Wednesday, 29 June 2011

Values

Inevitably and unsurprisingly we all tend to think that we are operating by the right set of values.  Indeed, we might go further and reckon to be approaching things in a neutral way.  I think there are very few, if any, occasions when we are really neutral.  There are always things colouring our judgment and approach.

I have been doing some reading around Revelation in preparation for some teaching I am going to be doing when I spend three weeks in Zimbabwe in August.  Revelation is a fascinating and challenging book, but often reminds us that things are frequently not quite what they seem.  As Christopher Rowland points out in Revelation (Epworth, 1993, p. 136): "Revelation asks us continually whether the instruments we use to achieve our goals are as value-free as we would like to think.  It criticizes a political economy geared to the satisfaction of the fortunate minority at the centre of trade.  ....  It roots the church in the midst of social and political protest.  Its horizon of hope is not utopian, for it never offers a blue-print of how things will be.  The construction of ideal societies can easily degenerate into fantastic speculation out of touch with the real world.  The readers of Revelation are left in their own circumstances the task of working out what faithfulness to the testimony of Jesus might mean.”

We do need to work at working out how God would have us live.

Tuesday, 28 June 2011

Being Abandoned

Miroslav Volf writes: "Jesus’ greatest agony was not that he suffered.  Suffering can be endured, even embraced, if it brings desired fruit, as the experience of giving birth illustrates.  What turned the pain of suffering into agony was the abandonment; Jesus was abandoned by the people who trusted in him and by the God in whom he trusted.  “My God, my God, why have you forsaken me?” (Mark 15.34).  My God, my God, why did my radical obedience to your way lead to the pain and disgrace of the cross?" 


How challenging is that - yet how true?  How we need to reach out, so that nobody need feel abandoned! - and how can we do that?

Sunday, 26 June 2011

Clinch Things for God

Yesterday's Celtic Daily Light had the title "Clinch things for God".  The Biblical quote to provide an example came from 1 Kings 18:21 - "Elijah went up to the people and said, 'How much longer will you halt between two opinions?  If the Lord is God, worship him.'"

I was reminded of that fairly similar challenge issued by Joshua and recorded in Joshua 24:15 - "But if it does not please you to serve the Lord, choose here and now whom you will serve: the gods whom your forefathers served beyond the Euphrates, or the gods of the Amorites in whose land you are living.  But I and my family, we shall serve the Lord."

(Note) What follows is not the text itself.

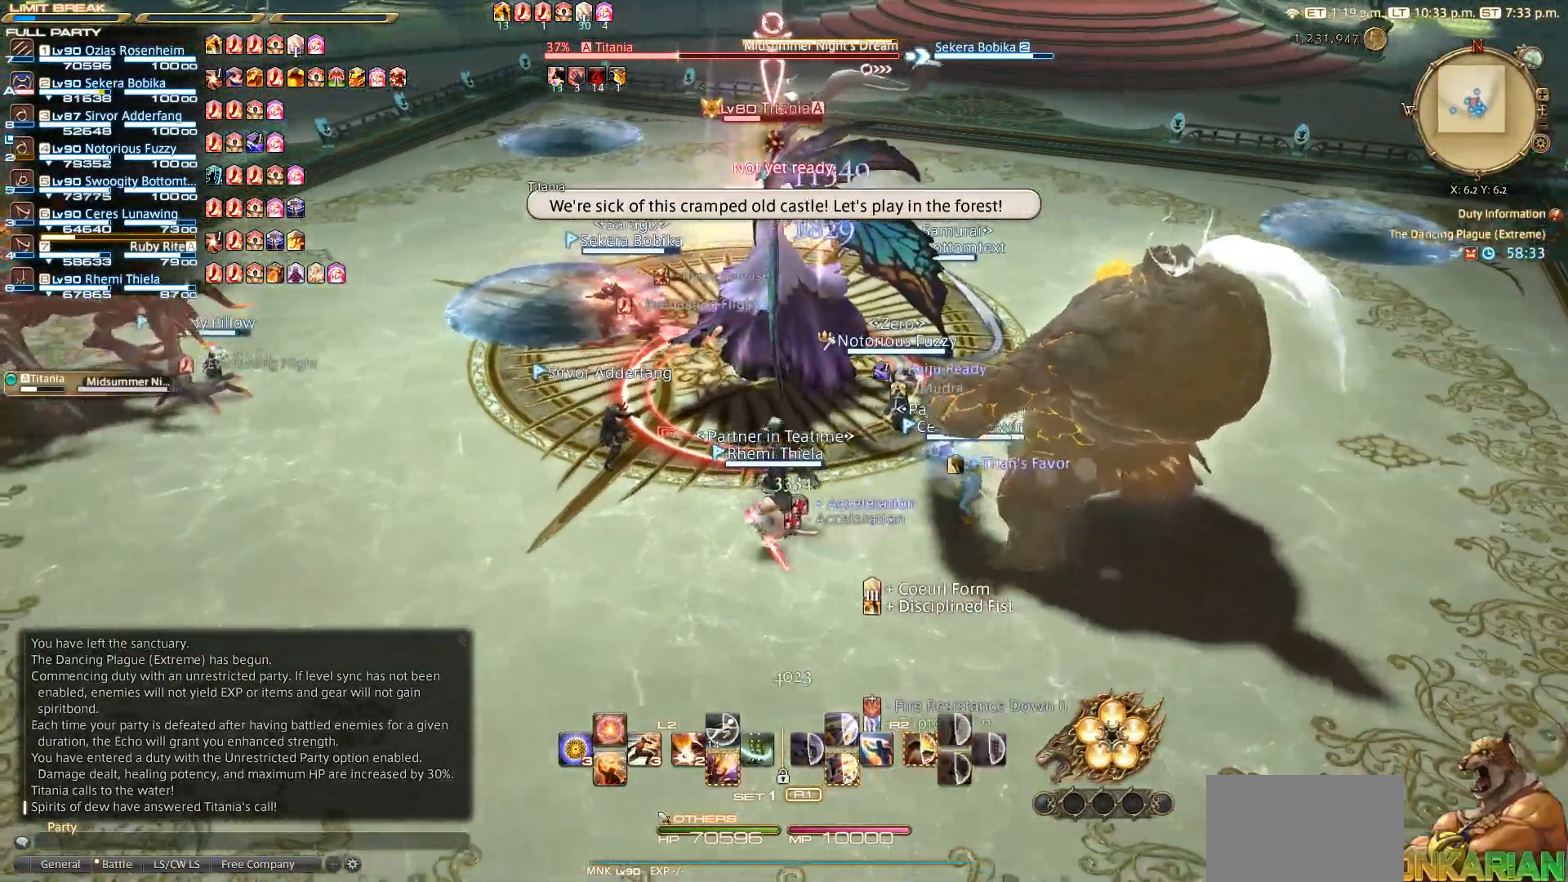
{"dt_ms": 500, "buttons": ["L2"], "left_stick": "up", "right_stick": "center", "events": [[83, "left_stick", "up-right"], [167, "L2", "down"], [183, "left_stick", "down-right"], [250, "CROSS", "down"], [317, "CROSS", "up"], [317, "left_stick", "down-left"], [417, "left_stick", "up-left"], [467, "left_stick", "up"]]}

We live in a day, certainly in UK society, where there are many challenges to those who seek to follow the way of God.  Lots of barriers are put up, and there are many suggestions of allegedly better alternatives.  Our task in the church is to refute these and to demonstrate the great things God does.  Let's look for every opportunity to clinch things for God!

Friday, 24 June 2011

Towers of Babel

One of our great problems in the church is that we think we can go it alone.  We have big ideas - and we are good at planning.  But how often do we ensure that the plans are God's plans?  We are also good at building so many Towers of Babel.  We develop grandiose schemes when what is needed is simply to let God work through us.  Are we are ready to have a go at doing it that way?

Thursday, 23 June 2011

Embracing the Četnik

Miroslav Volf, in Exclusion and Embrace (Abingdon Press, 1996) tells an insightfully challenging and moving story - p. 9 – “Professor Jürgen Moltmann stood up and asked one of his typical questions, both concrete and penetrating: ‘But can you embrace a četnik?” It was the winter of 1993. For months now the notorious Serbian fighters called “četnik” had been sowing desolation in my native country, herding people into concentration camps, raping women, burning down churches, and destroying cities. I had just argued that we ought to embrace our enemies as God has embraced us in Christ. Can I embrace a četnik – the ultimate other, so to speak, the evil other? What would justify the embrace? Where would I draw the strength for it? What would it do to my identity as a human being and as a Croat? It took me a while to answer, though I immediately knew what I wanted to say. “No, I cannot – but as a follower of Christ I think I should be able to.”


We all need to face that challenge of being ready to embrace the unembraceable. We can all work out for ourselves who that might be – and, if we have done that properly, we are going to struggle with the concept. However, God’s ways are so very different from ours that we need to be ready to address the otherwise unthinkable. The Bible is full of stories of dodgy neighbours, unacceptable alliances and needing to see things a different way. That’s what churches should be like.

Tuesday, 21 June 2011

Cultivation

Near the end of his book Missional Map-Making (Jossey-Bass, 2010) Alan Roxburgh talks about cultivation, offering it as a model for effective missional leadership. He suggests that we need to abandon traditional leadership models which (p. 179) “start with strategic planning, with articulating a vision, forecasting a future, and working to secure support from the congregation.” He suggests that there is a role for strategic planning “but towards the end as people initiate experiments in mission.”


He identifies the leadership role as one of encouragement and facilitation. P. 180 – “Leaders can be available to assist and facilitate, connecting people with resources, and so on, but this is a genuine work of the people that emerges from among their common life of discernment. The role of the leadership is to continuously cultivate the environment that enables people to gather energy and imagination for mission at multiple points of experimenting.”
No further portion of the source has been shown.